33. Güngören’den geliyorum. Bizim orada forum yok ne yazık ki. Bu güzelliğin oraya aktarılması gerektiğini düşünüyorum çünkü AKP’ye oy veren kesim aslında bizim oralarda yaşıyor. O yüzden burası belki yardımcı olabilir bize.
34. Hepimiz Çapulcuyuz, önemli bir devrimi gerçekleştirdik. Şimdi sıra Ankara yürüyüşünde. Ankara’ya yürümeliyiz.
35. Ben diğer parklardan bildiklerimi aktarmak istiyorum. Kartal Dayanışma Cevizli Dayanışma ile birlikte hareket ederek Cevizli TEKEL arazisinin özel üniversiteye verilmesine karşı olmak ve oradaki Darphane işçileri ile dayanışmak amacıyla eylemler yapıyor. Kartal “Gezi”sini bulmuş durumda. Başka bildiğim ve bana çok anlamlı gelen gelişme Yoğurtçu’da mahalle meclislerinin kurulmuş olması. 5 bölgeye ayrılındı ve mahallerin sorunlarının konuşulduğu küçük meclisler kuruldu. Abbasağa Forumu’nda iskelenin satılması ve durak sorunu ile ilgili olarak Perşembe günü bildiri dağıtma ve bisiklet eylemi kararı alındı. Bu tip küçük gözüken adımlar hem somut bir şey yapılmış olması açısından hem de yerelin sorunlarına cevap verilebilmesi açısından önemli diye düşünüyorum.
36. Ben Yoğurtçu Parkı’ndan geliyorum. Bazı günler etkinlik, bazı günler forum yapıyoruz. Burada diğer forumlardan gelenlerle ilgili edindiğim bilgileri gidip forumda aktaracağım.
37.  Ben eşcinselim.

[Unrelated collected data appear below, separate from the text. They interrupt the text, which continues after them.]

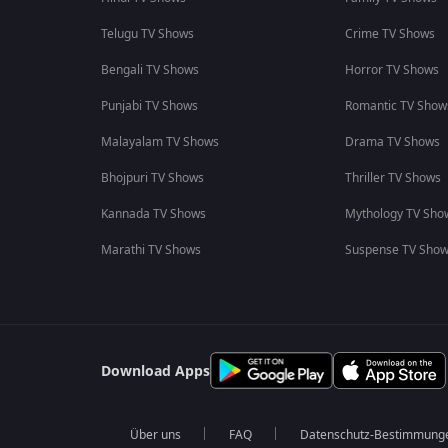
Telugu TV Shows
Crime TV Shows
Bengali TV Shows
Horror TV Shows
Punjabi TV Shows
Romantic TV Show
Malayalam TV Shows
Drama TV Shows
Bhojpuri TV Shows
Thriller TV Shows
Kannada TV Shows
Mythology TV Sho
Marathi TV Shows
Suspense TV Sho
Download Apps
Über uns
FAQ
Datenschutz-Bestimmung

Gezi Parkı’na seks için geldiğimiz yönünde yapılan haberler tamamen asılsız ve yalandır. Bizi ve direnişi karalamaya yöneliktir. Bir kez daha vurgulamak istiyorum ki, LGBT’ler Gezi’ye direnmek için geldi!
38. Kendi içimizdeki tahammülsüzlüğü aşmamız gerektiğini düşünüyorum. Kendi fikrimize yakın olmasa da başkalarını dinleyebilme kültürümüz yok. Ben Nevşehir’deydim. TGB’li arkadaşlar orada düzenlenen eyleme Kürtler var diye gelmeyerek başka bir bölgede forum yapmaya gittiler. Ben içimizdeki her türlü milliyetçi unsuru-Türk milliyetçiliğinin de Kürt milliyetçiliğinin de kendini törpülemesi gerektiğini düşünüyorum.
39. Mısır’daki askeri darbeye karşıyız. Şu an Müslümanların çağrısıyla Taksim Meydanı’nda bir eylem yapılıyor. Bence oraya gidip bu eyleme destek vermeliyiz.
40. Cezaevindeki tüm dostlara selamlar!